Research Projects
Tucano
To stimulate the future of open development of neural text generation in Portuguese, we developed both GigaVerbo, a
concatenation of deduplicated Portuguese text corpora amounting to 200 billion tokens, and Tucano, a series of
decoder-transformers natively pre-trained in Portuguese. All byproducts of our study, including the source code used for training and evaluation,
are openly released on GitHub and
Hugging Face.
Certified AI (Zertifizierte KI)
The project aims to develop procedures to examine generally accepted standards for AI systems and their verification and to explore business
models for AI certification.
Certified AI is a project sponsored by the KI.NRW and made in partnership with the Fraunhofer Institute for Intelligent
Analysis and Information Systems (IAIS), the German Federal Office for Information Security (BSI), the University of Cologne, RWTH Aachen University,
the German Institute for Standardization (DIN), and numerous DAX-30 and other companies.
TeenyTinyLlama
Large language models (LLMs) have significantly advanced natural language processing, but their progress
has yet to be equal across languages.
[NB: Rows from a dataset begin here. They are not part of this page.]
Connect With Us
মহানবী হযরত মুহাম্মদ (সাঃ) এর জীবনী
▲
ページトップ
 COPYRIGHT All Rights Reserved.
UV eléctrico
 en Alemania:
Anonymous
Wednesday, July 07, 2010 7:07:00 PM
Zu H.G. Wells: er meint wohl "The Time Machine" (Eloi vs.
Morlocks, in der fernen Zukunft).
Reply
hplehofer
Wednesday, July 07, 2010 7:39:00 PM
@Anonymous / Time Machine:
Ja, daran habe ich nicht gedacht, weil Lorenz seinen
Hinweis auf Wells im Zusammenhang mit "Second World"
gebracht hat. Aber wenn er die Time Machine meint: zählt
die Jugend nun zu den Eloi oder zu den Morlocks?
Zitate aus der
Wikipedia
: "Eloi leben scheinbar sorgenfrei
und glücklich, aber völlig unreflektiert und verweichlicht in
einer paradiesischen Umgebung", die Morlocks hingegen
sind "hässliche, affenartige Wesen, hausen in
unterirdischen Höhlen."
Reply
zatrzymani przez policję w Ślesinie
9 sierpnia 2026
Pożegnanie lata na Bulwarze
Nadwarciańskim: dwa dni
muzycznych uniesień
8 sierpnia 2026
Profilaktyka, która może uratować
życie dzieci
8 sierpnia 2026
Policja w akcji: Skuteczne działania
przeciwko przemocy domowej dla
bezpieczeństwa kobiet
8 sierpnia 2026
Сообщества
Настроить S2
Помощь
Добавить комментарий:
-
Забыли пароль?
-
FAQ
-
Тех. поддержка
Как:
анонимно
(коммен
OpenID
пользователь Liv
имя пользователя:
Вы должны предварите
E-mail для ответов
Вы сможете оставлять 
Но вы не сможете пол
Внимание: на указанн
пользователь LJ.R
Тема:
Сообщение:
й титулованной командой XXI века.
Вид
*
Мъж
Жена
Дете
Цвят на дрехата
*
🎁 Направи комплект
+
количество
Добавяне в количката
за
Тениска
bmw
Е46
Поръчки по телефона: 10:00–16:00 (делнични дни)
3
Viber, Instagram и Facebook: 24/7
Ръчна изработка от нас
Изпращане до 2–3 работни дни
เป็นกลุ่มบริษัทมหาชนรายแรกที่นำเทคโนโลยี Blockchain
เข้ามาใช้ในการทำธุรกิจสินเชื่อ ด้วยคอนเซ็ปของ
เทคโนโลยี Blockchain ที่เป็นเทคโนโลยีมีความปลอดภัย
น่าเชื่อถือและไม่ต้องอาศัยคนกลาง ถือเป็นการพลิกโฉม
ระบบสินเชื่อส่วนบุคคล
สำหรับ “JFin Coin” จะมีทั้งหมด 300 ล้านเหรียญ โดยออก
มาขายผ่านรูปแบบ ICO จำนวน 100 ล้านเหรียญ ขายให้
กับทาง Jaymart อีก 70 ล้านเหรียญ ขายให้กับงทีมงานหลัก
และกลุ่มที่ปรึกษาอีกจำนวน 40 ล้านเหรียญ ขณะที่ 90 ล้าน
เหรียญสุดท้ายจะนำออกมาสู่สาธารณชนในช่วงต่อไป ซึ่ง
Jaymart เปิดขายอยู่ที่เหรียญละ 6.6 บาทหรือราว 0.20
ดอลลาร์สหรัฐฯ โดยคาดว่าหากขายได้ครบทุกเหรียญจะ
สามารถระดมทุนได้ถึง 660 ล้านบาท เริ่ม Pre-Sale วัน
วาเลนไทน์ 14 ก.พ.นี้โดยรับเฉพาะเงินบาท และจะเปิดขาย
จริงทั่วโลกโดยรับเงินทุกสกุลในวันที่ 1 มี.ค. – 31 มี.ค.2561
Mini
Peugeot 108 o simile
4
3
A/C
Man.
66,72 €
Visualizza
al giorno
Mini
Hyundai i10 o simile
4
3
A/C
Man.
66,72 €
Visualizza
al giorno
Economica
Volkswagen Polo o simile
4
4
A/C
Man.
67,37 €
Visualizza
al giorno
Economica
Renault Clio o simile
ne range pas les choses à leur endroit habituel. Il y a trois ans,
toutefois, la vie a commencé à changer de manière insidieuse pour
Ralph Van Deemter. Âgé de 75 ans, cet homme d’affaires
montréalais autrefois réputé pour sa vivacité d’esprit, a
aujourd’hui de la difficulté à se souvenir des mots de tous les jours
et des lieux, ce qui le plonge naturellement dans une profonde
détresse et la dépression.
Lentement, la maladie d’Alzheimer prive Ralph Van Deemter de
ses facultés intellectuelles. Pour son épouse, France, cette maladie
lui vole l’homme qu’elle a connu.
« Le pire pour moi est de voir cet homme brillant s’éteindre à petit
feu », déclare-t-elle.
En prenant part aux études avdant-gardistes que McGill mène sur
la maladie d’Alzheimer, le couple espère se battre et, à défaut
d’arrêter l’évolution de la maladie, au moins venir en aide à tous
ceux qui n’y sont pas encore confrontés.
While most LLMs are trained in high-resource languages like English,
multilingual models generally underperform monolingual ones. Additionally, aspects of their multilingual
foundation sometimes restrict the byproducts they produce, like computational demands and licensing regimes.
Hence, we developed the TeenyTinyLlama pair: two compact models for Brazilian Portuguese text generation.
Ethical Problem-Solving
Ethical Problem-Solving (EPS) is a
framework aimed at promoting the development of safe and ethical artificial intelligence.
It is divided into an evaluation stage (performed via Algorithmic Impact Assessment tools) and a recommendation stage. Both these
stages represent distinct steps in a human-centered EaaS (Ethics as a Service) framework.
Worldwide AI Ethics
Worldwide AI Ethics is a systematic literature review done by AIRES researchers.
Building on the work done by other meta-analysts, this study presents an analysis of
200 documents related to AI ethics and governance, presenting a collection of
typologies used to classify our sample, all condensed into an interactive,
freely accessible online tool.
Aira
Aira is a series of chatbots achieved via instruction-tuning and DPO. This series was developed to help researchers explore the
challenges related to the Alignment problem. All models and datasets developed are part of my doctoral dissertation,
"Dynamic Normativity: Necessary and Sufficient Conditions for Value Alignment."
Teeny-tiny Castle
The Teeny-tiny Castle is a
repository of educational tools for AI Ethics and Safety research.
It is a python based course on how to create and use tools for addressing certain safety issues
in AI (e.g., interpretability, sustainability, fairness, robustness). In it, you can also find an
introductory course on Machine Learning.
Codes of Ethics in IT
We have
built a web application to automate an experiment in moral philosophy.
This experiment aims to find out how ethical guidelines influence software developers'
decision making. We also are seeking to investigate different forms of how we can
"teach ethics" in STEM fields.
Model Library
This projects aims at creating a
library of published machine learning models. This library
would contain information about these models, their capabilities, and the possible risks
(together with ethical concerns) regarding their development/utilization. The aim is to map
the biggest problems and threats that contemporary AI poses to our society.